++++ Trecho do documento ++++
André Gunder Frank – A genial trajetória de um intelectual anti-acadêmico.

Por Nildo Ouriques – Economista/OLA/UFSC
07/06/2005 – Para a geração que freqüentou as universidades no início dos anos oitenta e descobriu a importância da praxis política, André Gunder Frank era um nome que sempre aparecia como sinônimo de polêmica. Demorei a perceber que aquele adjetivo era a forma como o pensamento dominante tentava bloquear o conhecimento de um autor tão decisivo para as ciências sociais latino-americanas quanto indispensável para a juventude. A maior parte de suas obras não estavam, como ainda não estão, disponíveis em português, de tal forma que se tratava de um autor consagrado internacionalmente, bastante conhecido nos países de fala hispânica, e no Brasil, muito comentado, mas pouco lido.
Esta incômoda condição – ser muito comentado e pouco lido – Gunder Frank compartilhava com outros genuínos pensadores da realidade mundial e latino-americana, entre os quais estavam os brasileiríssimos Ruy Mauro Marini, Theotonio dos Santos e Vânia Bambirra, também reconhecidos como notáveis intelectuais brasileiros na Europa e nos Estados Unidos que, não obstante, amargavam o ostracismo em sua própria pátria. Enfim, autores que brilhavam nas universidades européias e estadunidenses e eram olimpicamente ignorados nas nossas. Durante algum tempo, toda a responsabilidade por esta situação era atribuída a ditadura militar, mas logo foi possível perceber que parte da intelectualidade que reinava no Brasil participaria ativamente do bloqueio político-intelectual a figuras que contribuíam como poucos a criação de um pensamento crítico na região. Agustín Cueva analisou com precisão esta ilustrativa situação em um ensaio memorável, lamentavelmente não publicado em português. (Las democracias restringidas de América Latina, Planeta/Letraviva, Ecuador, 1988)
++++ Seção de dados ++++
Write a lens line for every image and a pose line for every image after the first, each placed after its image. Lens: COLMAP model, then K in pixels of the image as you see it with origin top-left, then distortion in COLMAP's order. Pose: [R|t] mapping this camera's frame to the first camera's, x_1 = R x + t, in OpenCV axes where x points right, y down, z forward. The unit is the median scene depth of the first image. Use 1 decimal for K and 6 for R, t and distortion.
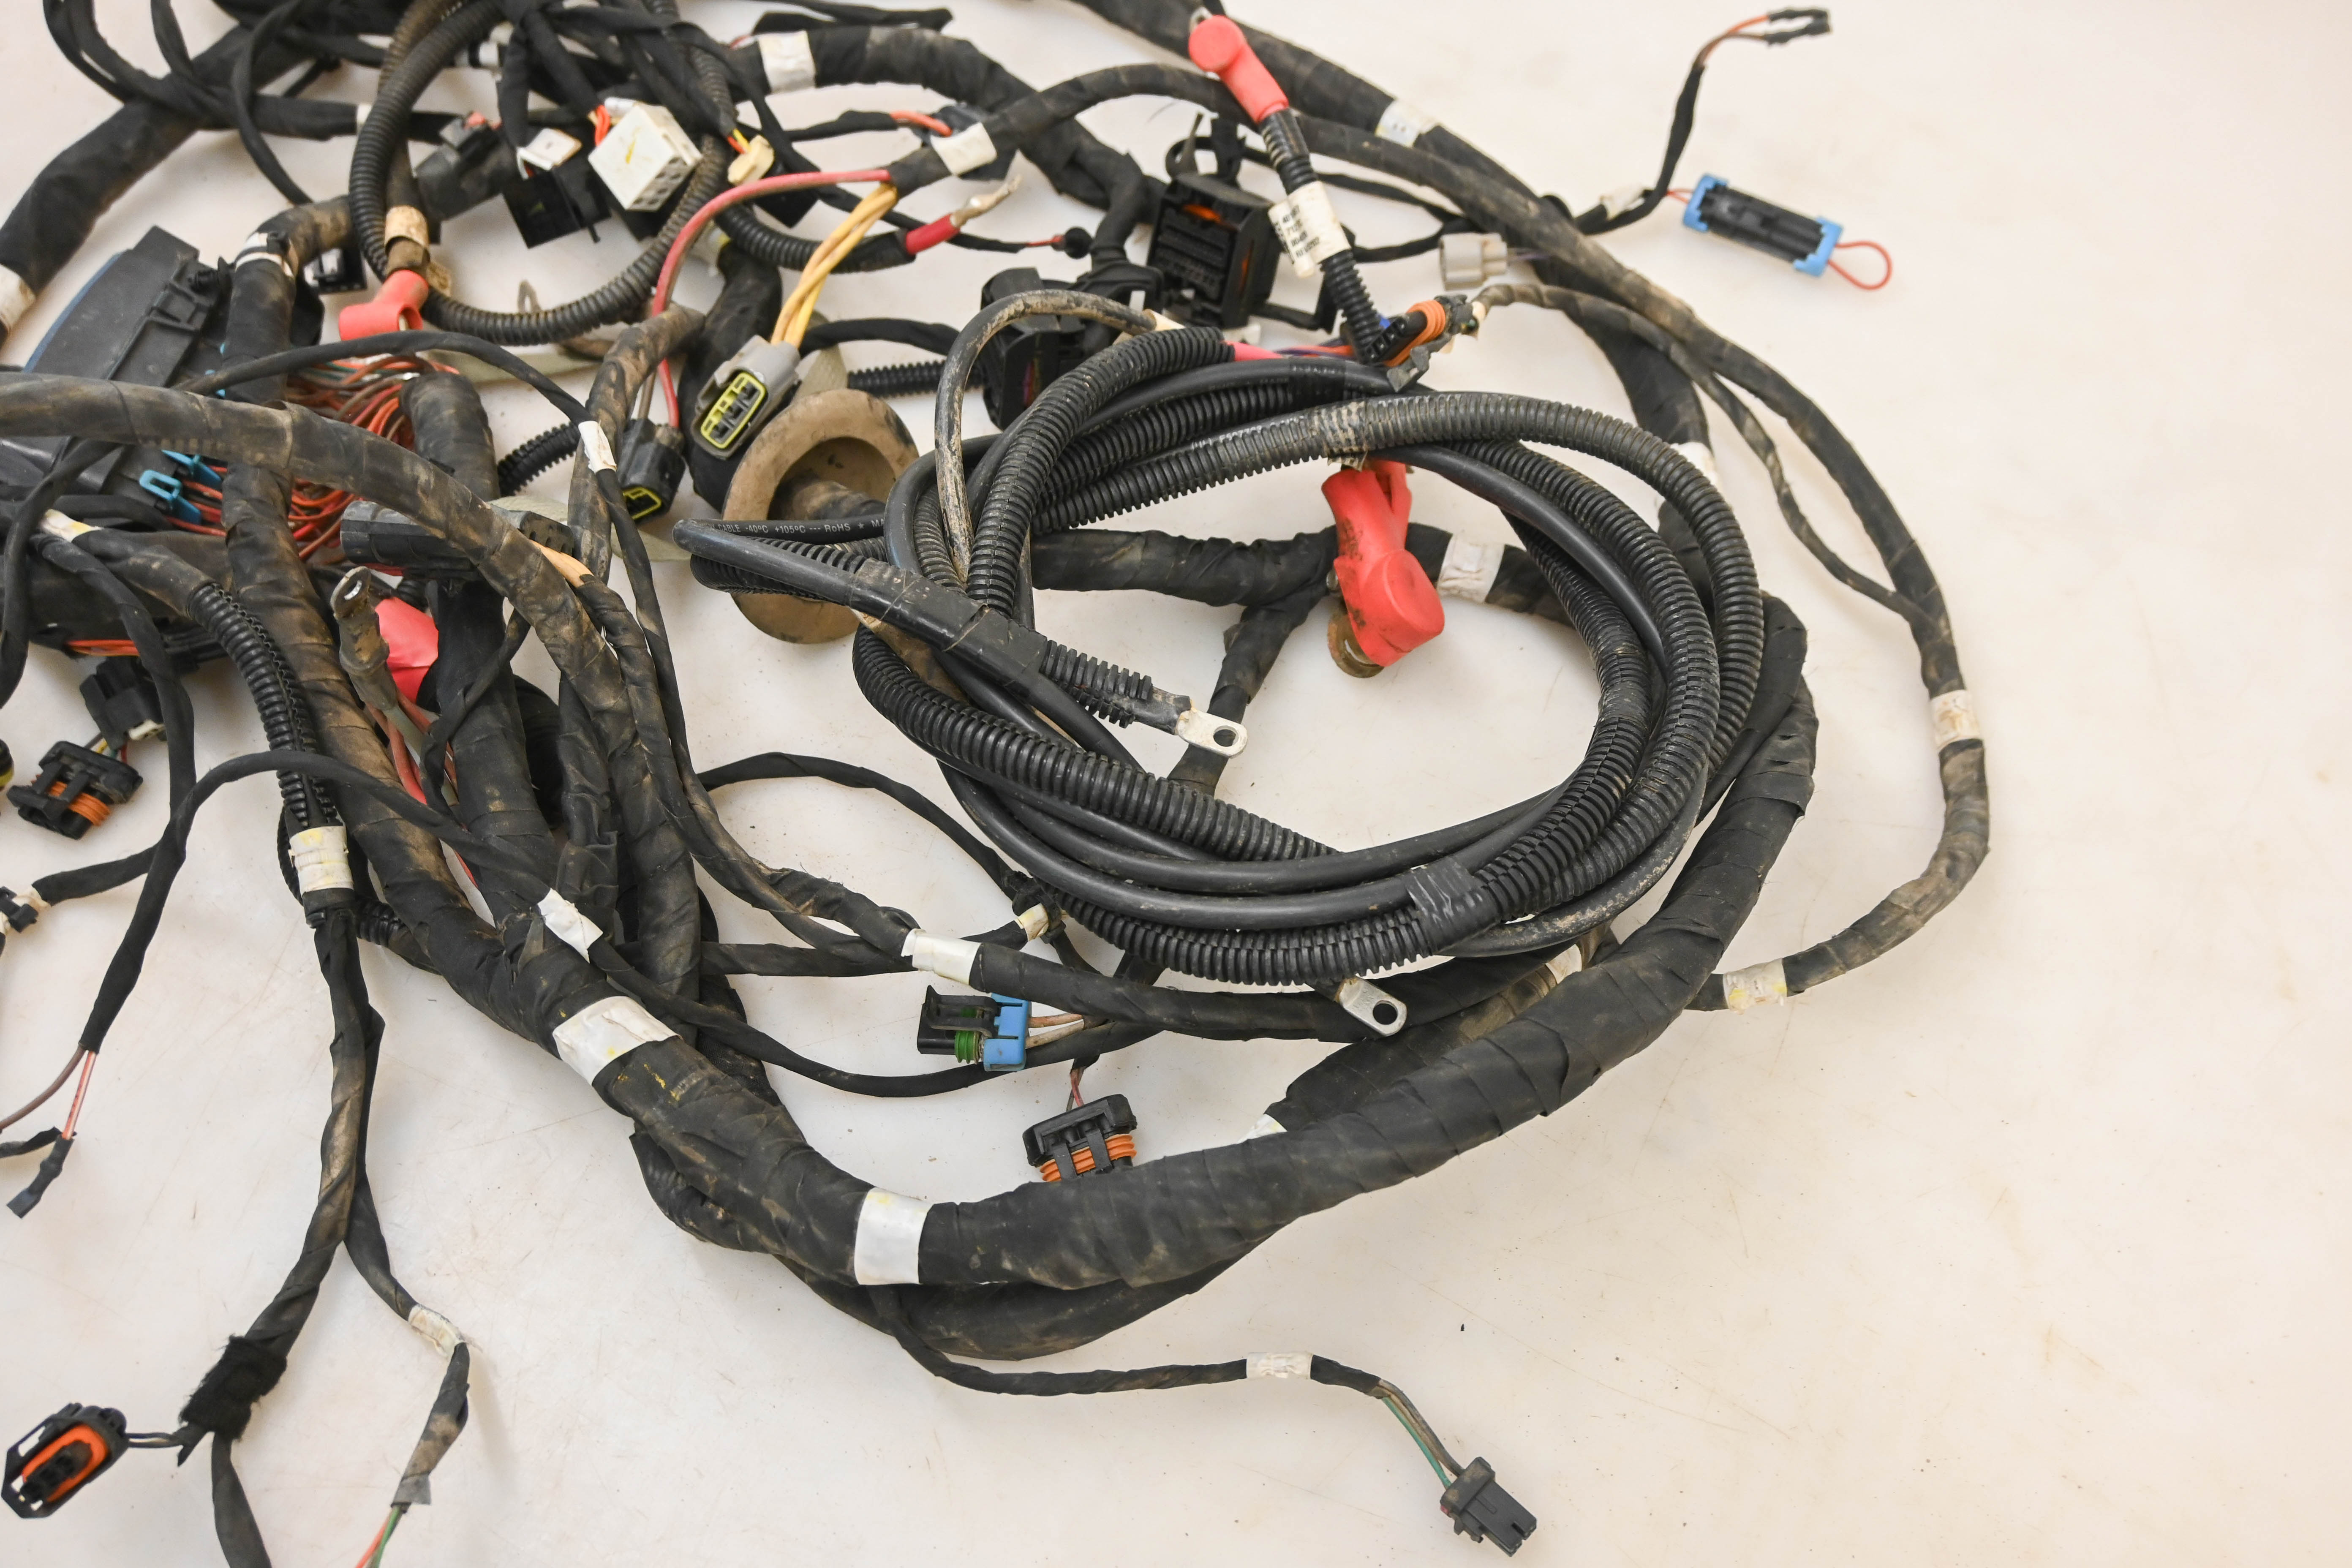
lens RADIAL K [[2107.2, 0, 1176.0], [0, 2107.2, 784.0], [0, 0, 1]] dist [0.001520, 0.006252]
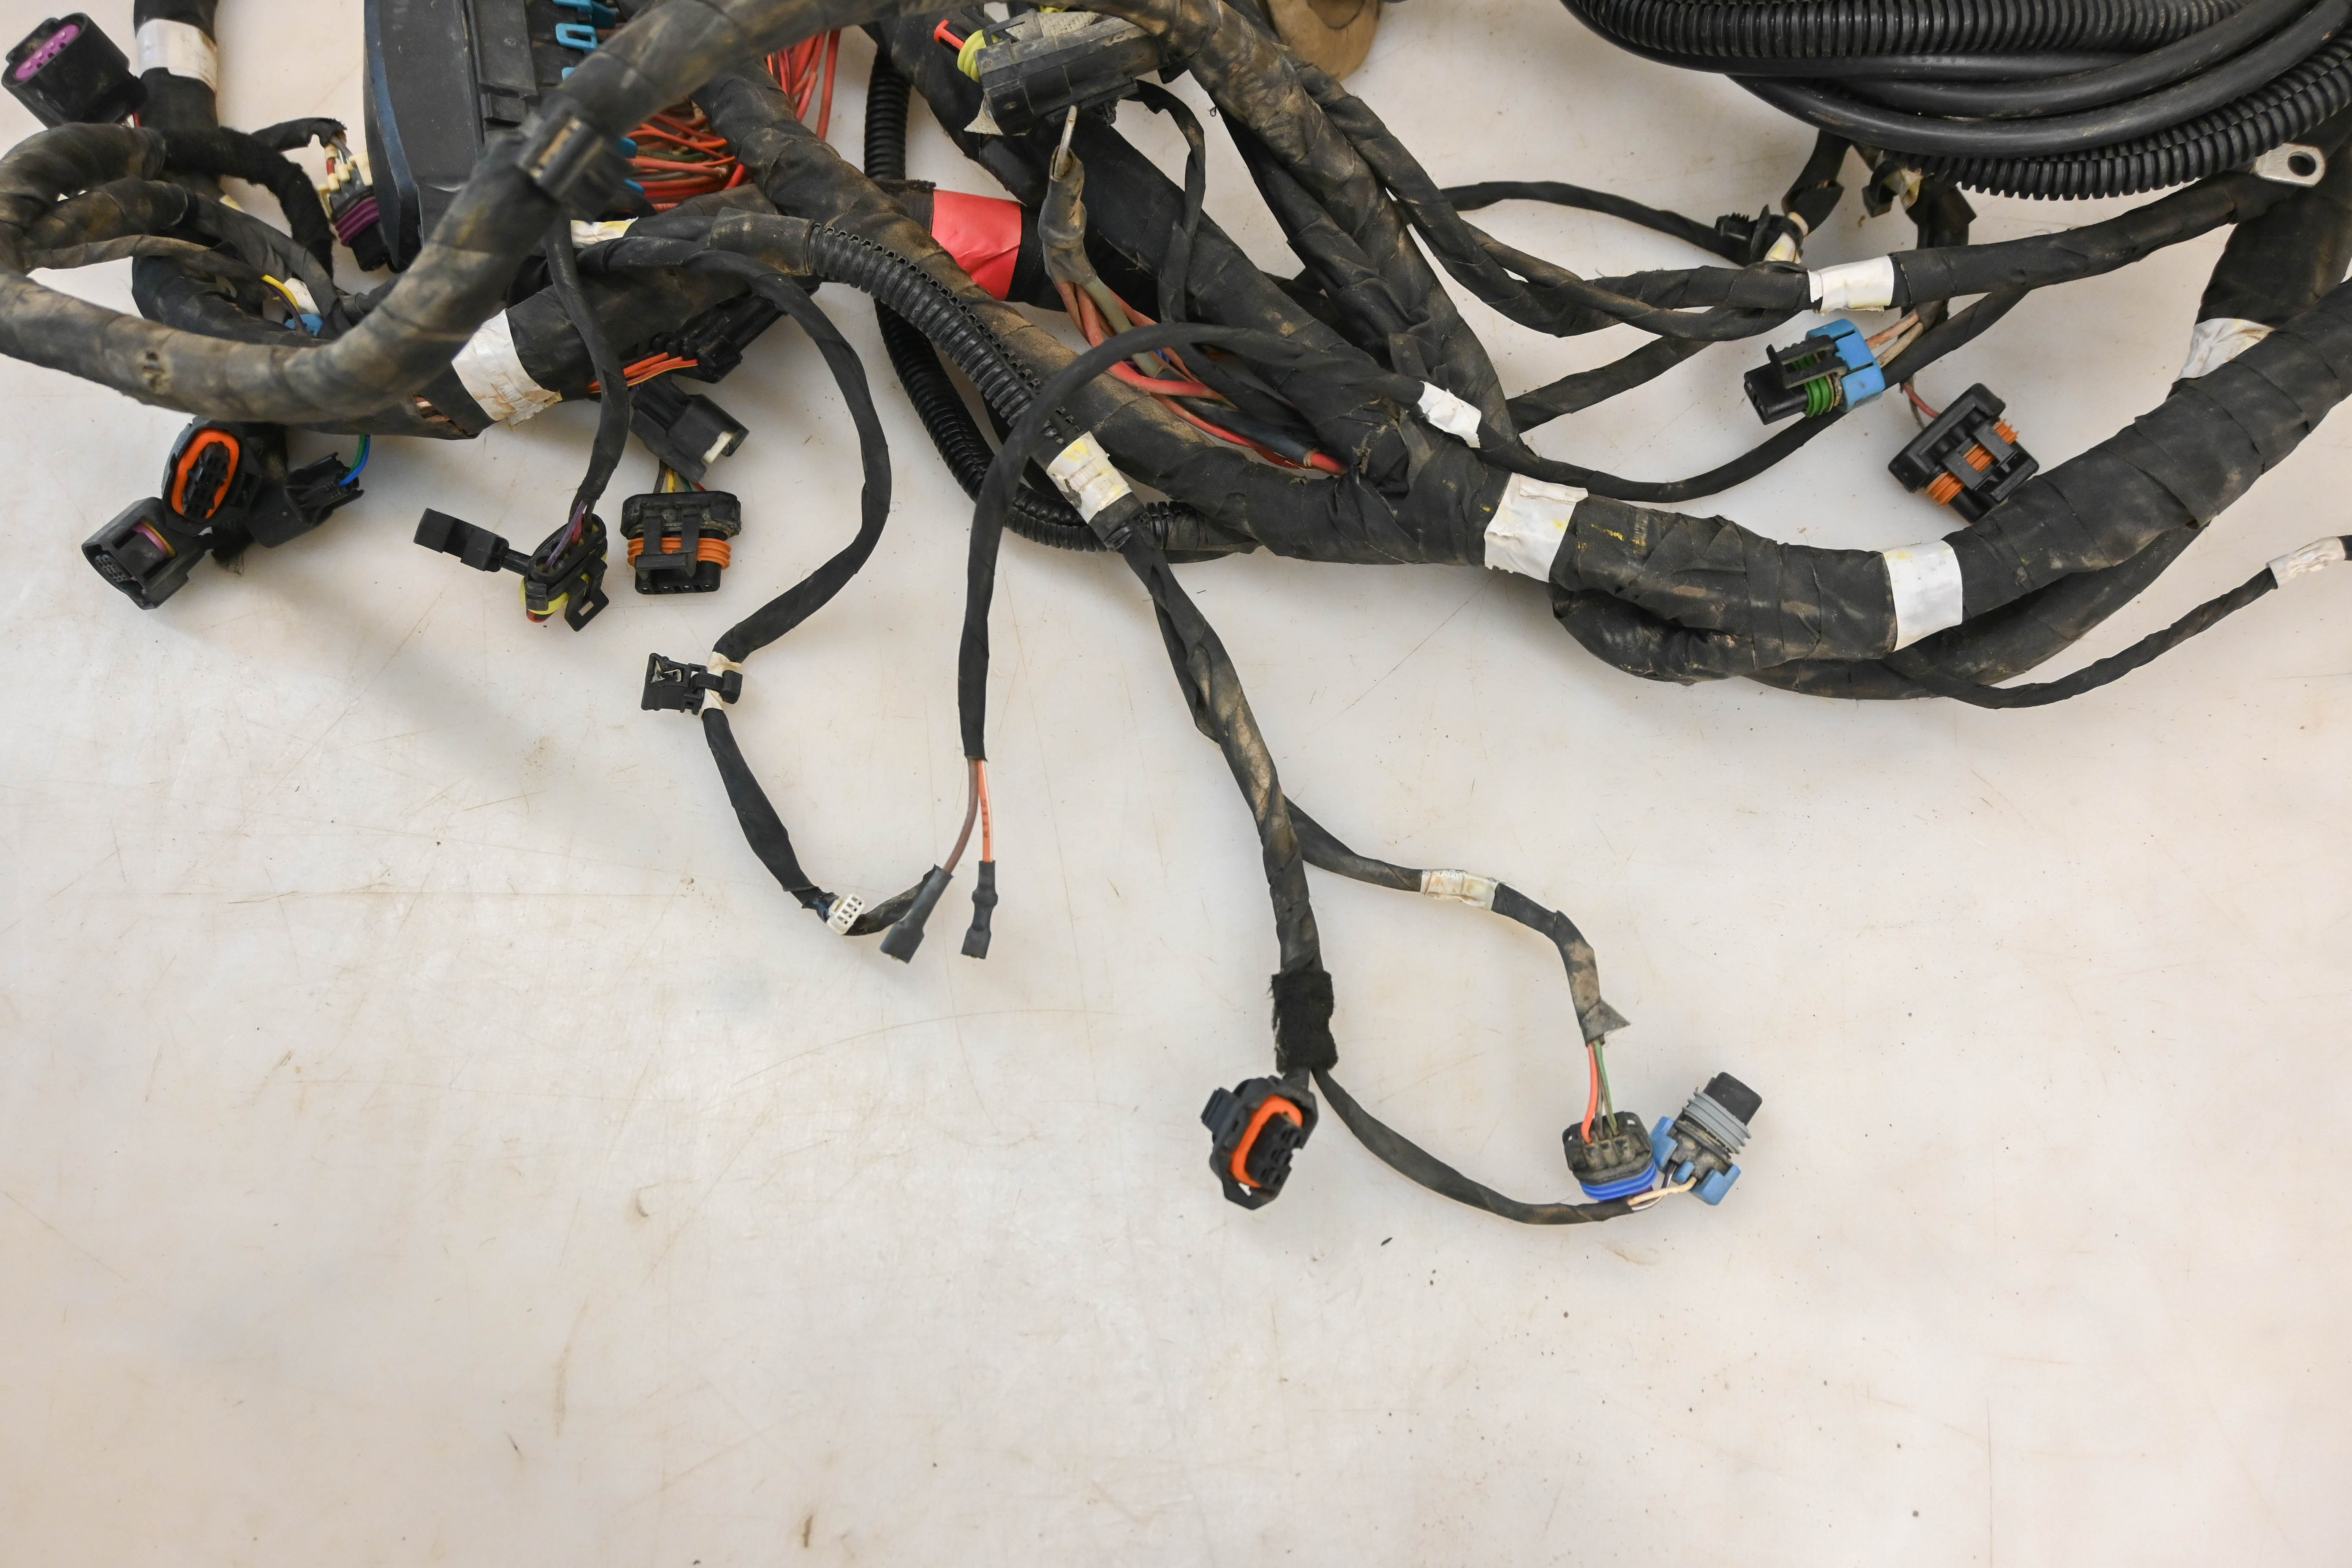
++++
O que fazer: Prossiga com o texto sobre André Gunder Frank a partir da última frase mostrada.

Resultado da tarefa:
No Brasil, é possível que o mecanismo mais exitoso no bloqueio a divulgação do pensamento crítico foi o CEBRAP, prestigioso centro de estudos bancado com apoio de dólares oriundos dos Estados Unidos que, sob o manto (consentido) de proteger a liberdade de pensamento consagrava o domínio do liberalismo na intelectualidade brasileira e especialmente na paulista. Recordo que, como estudante de economia, esperava a pauta estabelecida pela revista do CEBRAP como aquilo que líamos com interesse juvenil ou, no meu caso, éramos obrigados a ler porque os professores “críticos” e os aliados e/ou adversários da militância liam e reproduziam tanto em salas de aula como em assembléias universitárias. Uma afirmação do tipo “saiu na CEBRAP” equivalia para muitos quase a um “Lênin disse…”.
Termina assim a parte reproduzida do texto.